The North London side's late capitulation—sped up by Younes Kaboul's 59th minute red card with the score at 1-0—severely dented the club's chances of making next season's Champions League. Sandro claims the squad didn't take such a result lightly, as reported by Neil McLeman of the Mirror:
We spent more than two hours in a meeting amongst the players and we said what we had to say. Everyone was shouting. Every player had their fair share to say, let’s put it this way. We all spoke amongst ourselves.
The manager said the same thing to us as what he said to the press. We had our meeting post-match - sometimes one player got a bit more stressed out and we tried to calm him down and talk in a nice way. We spent about two hours that way.
Sandro's performance was severely hampered by Kaboul's dismissal, a decision that was eventually overturned by the FA, per Sky Sports. The Brazilian defensive midfielder, who acts as a supportive anchor in Spurs' combative centre, was forced to play centre-back for the remainder of the game.
His slip and failed clearance allowed Demba Ba to notch the first of his two goals from the bench, condemning Spurs to yet another heavy defeat against the Premier League elite. Having already suffered 6-0 and 5-1 defeats to Manchester City, as well as a 5-0 loss to Liverpool, Tim Sherwood's team have stuttered heavily during the most important encounters.
Sherwood reacted angrily after the match, blaming his players' lack of character when they are faced with difficult situations, per David Hytner of The Guardian:
Capitulations are happening too often to say that we are rock solid and blessed with so many characters. When things go against us, that's when we are going missing. More and more we need to stand up and be counted.

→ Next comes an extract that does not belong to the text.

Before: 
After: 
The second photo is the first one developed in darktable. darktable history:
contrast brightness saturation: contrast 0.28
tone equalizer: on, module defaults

The Spurs boss didn't stop there. Speaking ahead of his side's Europa League clash with Benfica, he warned the club's disappointing performers that they are now playing for their future, saying he is "not a babysitter," reported by the Press Association via The Guardian:
A lot of players here are playing for their future and I think they realise that now. I'm going to have a good look at the whole squad and see who I need to keep and who I need to bring in.
They have that chance between now and the end of the season to prove they want to play for a giant club like Tottenham.
Sherwood's honesty is sure to have rattled a few within the club. Gary Lineker, former Spurs striker and current Match of the Day host, suggested the manager should stop criticising players in the public eye:
Spurs now face a run of huge fixtures across two weeks, the results of which will determine how their season is going to pan out.
After the showdown with Benfica comes a Premier League derby against Arsenal, before Spurs head out to Portugal for their second-leg fixture with Jorge Jesus' side. Southampton are then welcomed to White Hart Lane, before Spurs travel to Anfield to face Liverpool on March 30.
Sherwood must have full support from his players if Spurs are going to wade through this period in positive fashion. The inexperienced boss will hope his public comments spark a fire in his players' bellies, rather than making them feel angry toward his reign.
The struggling side certainly needs a hasty reaction if this season is to produce success, and indeed, if Sherwood is to remain in charge beyond the summer.